EXERCISE MATERIAL Start Marker

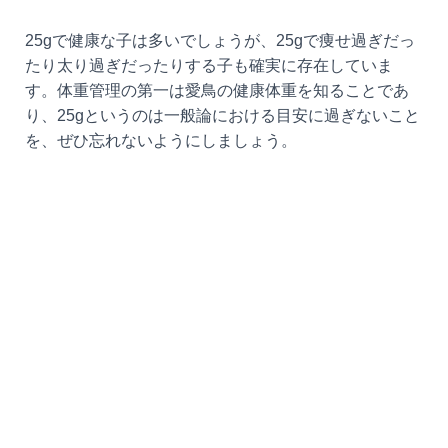
25gで健康な子は多いでしょうが、25gで痩せ過ぎだっ
たり太り過ぎだったりする子も確実に存在していま
す。体重管理の第一は愛鳥の健康体重を知ることであ
り、25gというのは一般論における目安に過ぎないこと
を、ぜひ忘れないようにしましょう。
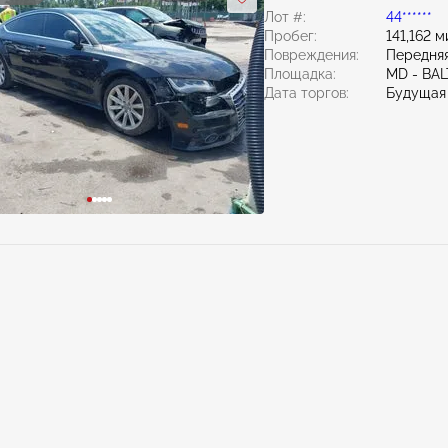
Лот #:
44******
Пробег:
141,162 м
Повреждения:
Передняя
Площадка:
MD - BA
Дата торгов:
Будущая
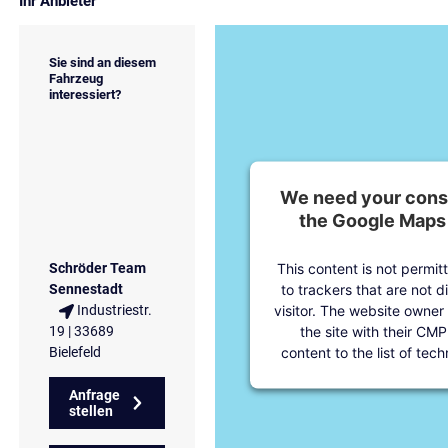
Ihr Anbieter
Sie sind an diesem
Fahrzeug
interessiert?
We need your conse
the Google Maps 
This content is not permit
Schröder Team
to trackers that are not d
Sennestadt
visitor. The website owner
Industriestr.
the site with their CMP
19 | 33689
content to the list of tec
Bielefeld
Anfrage
stellen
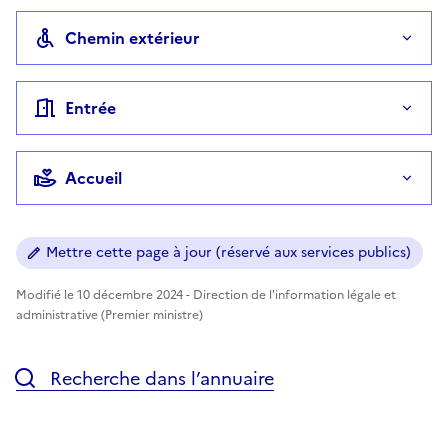
Chemin extérieur
Entrée
Accueil
Mettre cette page à jour (réservé aux services publics)
Modifié le 10 décembre 2024 - Direction de l'information légale et
administrative (Premier ministre)
Recherche dans l’annuaire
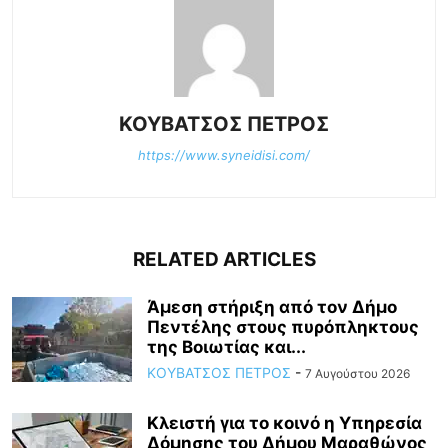
ΚΟΥΒΑΤΣΟΣ ΠΕΤΡΟΣ
https://www.syneidisi.com/
RELATED ARTICLES
Άμεση στήριξη από τον Δήμο
Πεντέλης στους πυρόπληκτους
της Βοιωτίας και...
ΚΟΥΒΑΤΣΟΣ ΠΕΤΡΟΣ
-
7 Αυγούστου 2026
Κλειστή για το κοινό η Υπηρεσία
Δόμησης του Δήμου Μαραθώνος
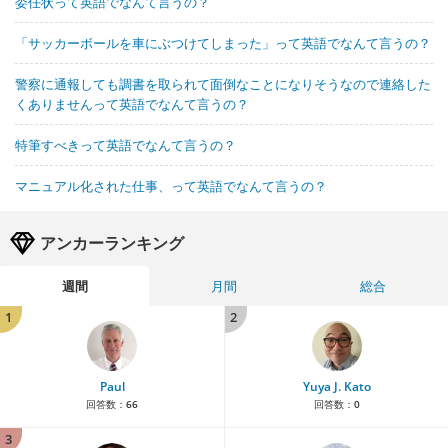
委任状って英語でなんて言うの？
「サッカーボールを車にぶつけてしまった」って英語でなんて言うの？
警察に通報しても調書を取られて面倒なことになりそうなので連絡した
くありませんって英語でなんて言うの？
特筆すべきって英語でなんて言うの？
マニュアル化された仕事、って英語でなんて言うの？
アンカーランキング
週間
月間
総合
1
2
Paul
Yuya J. Kato
回答数：
66
回答数：
0
3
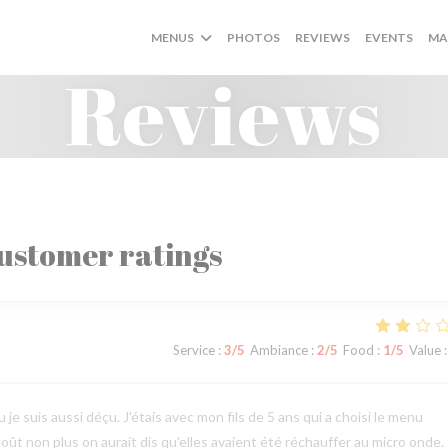
MENUS
PHOTOS
REVIEWS
EVENTS
MA
Reviews
ustomer ratings
Service
:
3
/5
Ambiance
:
2
/5
Food
:
1
/5
Value
:
 je suis aussi déçu. J'étais avec mon fils de 5 ans qui a choisi le menu
goût non plus on aurait dis qu'elles avaient été réchauffer au micro onde.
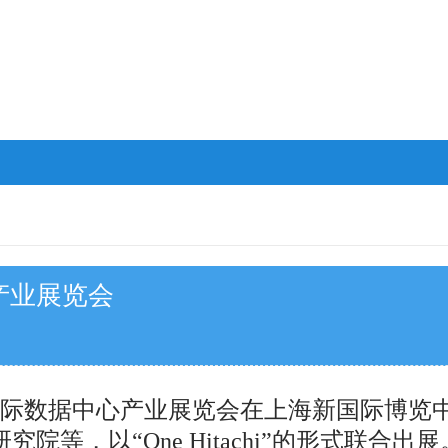
产业展览会
上海国际数据中心产业展览会在上海新国际博
等，以“One Hitachi”的形式联合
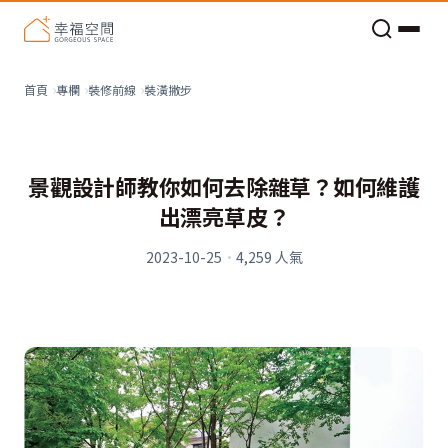
老屋預算分配與高 CP 值煥新術
裝潢撇步
首頁
專欄
裝修前線
景觀設計師教你如何去除雜草？如何維護
出漂亮草皮？
2023-10-25
·
4,259
人氣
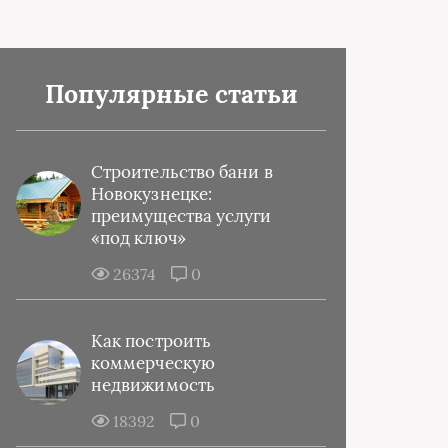
Популярные статьи
Строительство бани в
Новокузнецке:
преимущества услуги
«под ключ»
26374
0
Как построить
коммерческую
недвижимость
18392
0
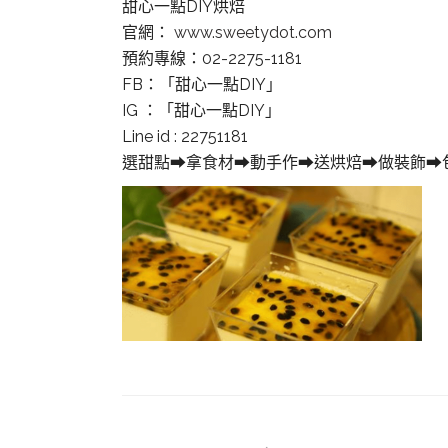
甜心一點DIY烘焙
官網：
www.sweetydot.com
預約專線：02-2275-1181
FB：「甜心一點DIY」
IG ：「甜心一點DIY」
Line id : 22751181
選甜點
➡
拿食材
➡
動手作
➡
送烘焙
➡
做裝飾
➡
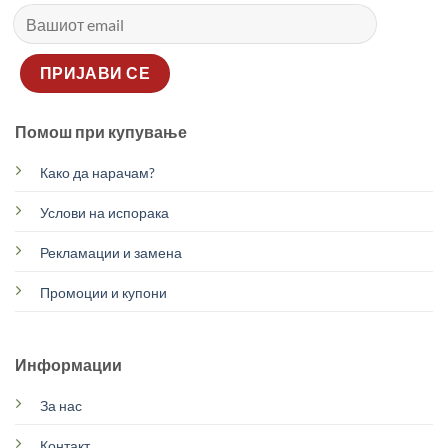
Помош при купување
Како да нарачам?
Услови на испорака
Рекламации и замена
Промоции и купони
Информации
За нас
Контакт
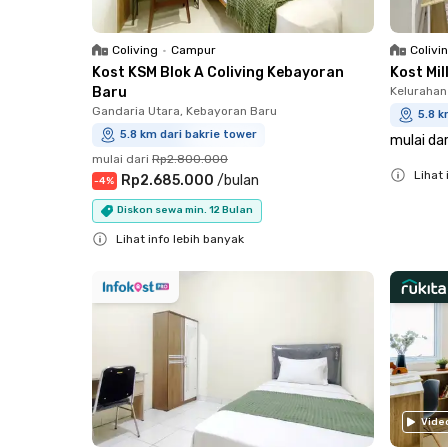
Coliving
•
Campur
Colivi
Kost KSM Blok A Coliving Kebayoran
Kost Mi
Baru
Kelurahan
Gandaria Utara, Kebayoran Baru
5.8 k
5.8 km dari bakrie tower
mulai dar
mulai dari
Rp2.800.000
Lihat 
Rp2.685.000
/
bulan
-
4
%
Close
Diskon sewa min. 12 Bulan
Lihat info lebih banyak
Close
Vide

EXERCISE MATERIAL End Marker

What lines above contain the string "Kost"? Copy all of them.

= FINAL ANSWER =
Kost KSM Blok A Coliving Kebayoran
Kost Mi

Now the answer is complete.